Start of Block
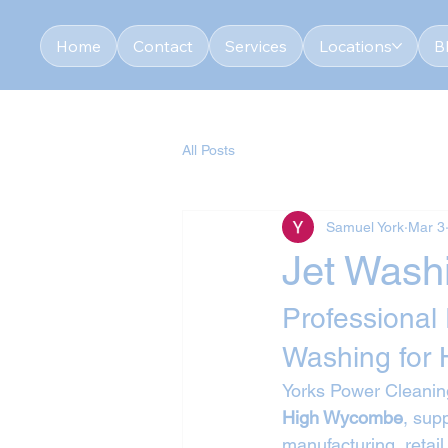
Home
Contact
Services
Locations
B
All Posts
Samuel York
Mar 3
Jet Wash
Professional
Washing for
Yorks Power Cleaning
High Wycombe
, sup
manufacturing, retail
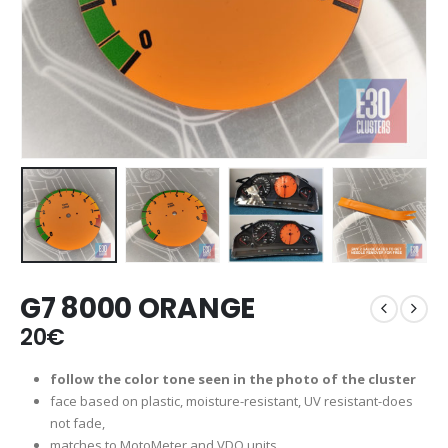
G7 8000 ORANGE
20
€
follow the color tone seen in the photo of the cluster
face based on plastic, moisture-resistant, UV resistant-does
not fade,
matches to MotoMeter and VDO units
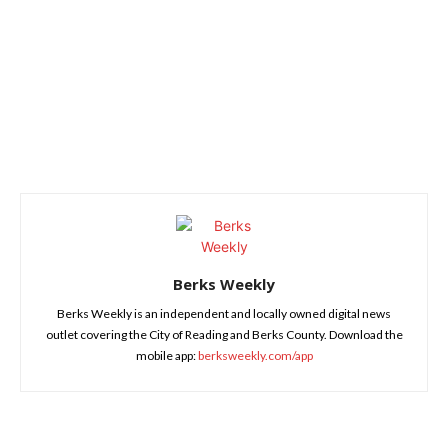
Berks Weekly
Berks Weekly is an independent and locally owned digital news
outlet covering the City of Reading and Berks County. Download the
mobile app:
berksweekly.com/app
End of Block
## Assignment
From the opening line of the entries above to the line that holds "follow the color", inclusive, reproduce each line exactly and omit any picture.

## Exercise output
Home
Contact
Services
Locations
B
All Posts
Samuel York
Mar 3
Jet Wash
Professional
Washing for
Yorks Power Cleaning
High Wycombe
, sup
manufacturing, retail
G7 8000 ORANGE
20
€
follow the color tone seen in the photo of the cluster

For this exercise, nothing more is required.